EXCERPTED TEXT:
--*--

Institut de Biologie StructuraleGrenoble / France


COVID19 : IBS info

Below is some information about IBS activities during this critical period. We will keep you informed on further developments on this webpage. Please stay safe !

New measures

Following the French Government measures to limit the spread of the Covid-19 and to protect IBS staff’ well-being, the IBS site is closed until further notice since March 16, 2020.
During this period, your contacts, whenever possible, are teleworking and may still be reached by email (to know more). Web conferencing software enables remote meetings.
In line with the IBS Continuity Plan, only a minimum number of staff members have to come on-site from time to time, to maintain activities considered indispensable for the safety of our installation.

--*--

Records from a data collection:
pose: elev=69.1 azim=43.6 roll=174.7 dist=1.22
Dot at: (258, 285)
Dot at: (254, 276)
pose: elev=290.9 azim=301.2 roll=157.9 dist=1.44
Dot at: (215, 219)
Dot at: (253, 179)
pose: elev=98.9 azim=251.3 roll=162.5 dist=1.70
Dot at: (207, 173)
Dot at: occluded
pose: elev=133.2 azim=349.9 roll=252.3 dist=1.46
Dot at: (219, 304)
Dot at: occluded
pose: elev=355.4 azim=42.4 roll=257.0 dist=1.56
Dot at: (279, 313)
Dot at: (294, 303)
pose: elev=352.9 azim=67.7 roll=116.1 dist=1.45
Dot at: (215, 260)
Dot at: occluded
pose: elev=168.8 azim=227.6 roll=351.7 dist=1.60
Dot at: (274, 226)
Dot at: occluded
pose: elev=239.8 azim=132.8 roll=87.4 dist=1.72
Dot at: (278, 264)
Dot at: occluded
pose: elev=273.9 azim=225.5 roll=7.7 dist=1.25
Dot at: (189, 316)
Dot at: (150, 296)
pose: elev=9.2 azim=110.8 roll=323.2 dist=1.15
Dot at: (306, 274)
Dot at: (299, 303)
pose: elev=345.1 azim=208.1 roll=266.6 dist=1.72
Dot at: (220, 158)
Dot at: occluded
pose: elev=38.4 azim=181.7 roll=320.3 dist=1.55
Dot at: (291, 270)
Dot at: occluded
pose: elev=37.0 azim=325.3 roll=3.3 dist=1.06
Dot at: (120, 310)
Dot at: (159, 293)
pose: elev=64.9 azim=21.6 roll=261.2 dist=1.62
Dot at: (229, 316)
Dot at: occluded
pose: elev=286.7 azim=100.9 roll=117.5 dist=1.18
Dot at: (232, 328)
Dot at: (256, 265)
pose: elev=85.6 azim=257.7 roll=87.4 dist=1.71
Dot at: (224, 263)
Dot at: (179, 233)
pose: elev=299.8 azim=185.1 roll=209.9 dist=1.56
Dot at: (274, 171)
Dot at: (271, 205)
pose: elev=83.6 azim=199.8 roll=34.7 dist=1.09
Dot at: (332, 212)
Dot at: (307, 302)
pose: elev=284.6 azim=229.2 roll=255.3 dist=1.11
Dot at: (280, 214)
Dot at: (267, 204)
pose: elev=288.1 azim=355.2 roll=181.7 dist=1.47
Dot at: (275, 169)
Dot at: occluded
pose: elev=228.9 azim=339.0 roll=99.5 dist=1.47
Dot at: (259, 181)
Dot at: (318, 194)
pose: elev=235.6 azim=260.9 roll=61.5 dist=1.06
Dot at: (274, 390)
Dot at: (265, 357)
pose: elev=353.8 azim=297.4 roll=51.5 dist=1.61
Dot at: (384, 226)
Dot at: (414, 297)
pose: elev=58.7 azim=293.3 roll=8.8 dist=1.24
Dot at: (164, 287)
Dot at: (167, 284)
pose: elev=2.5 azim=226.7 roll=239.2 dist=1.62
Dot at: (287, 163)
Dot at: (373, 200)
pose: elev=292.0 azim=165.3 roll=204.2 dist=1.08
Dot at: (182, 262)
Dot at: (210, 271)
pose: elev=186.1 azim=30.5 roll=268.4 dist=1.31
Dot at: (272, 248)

--*--

EXERCISES TO COMPLETE:
**A.** Print the stretch of the IBS COVID-19 notice from "Following the French" through "of our installation.".
**B.** Summarize the IBS COVID-19 notice in two sentences.

ANSWERS PROVIDED:
**A.**
Following the French Government measures to limit the spread of the Covid-19 and to protect IBS staff’ well-being, the IBS site is closed until further notice since March 16, 2020.
During this period, your contacts, whenever possible, are teleworking and may still be reached by email (to know more). Web conferencing software enables remote meetings.
In line with the IBS Continuity Plan, only a minimum number of staff members have to come on-site from time to time, to maintain activities considered indispensable for the safety of our installation.

**B.** Following French Government measures to limit the spread of Covid-19, the IBS site has been closed until further notice since March 16, 2020. Contacts are teleworking whenever possible and can be reached by email, and under the IBS Continuity Plan only a minimum number of staff come on-site from time to time to maintain activities indispensable for the safety of the installation.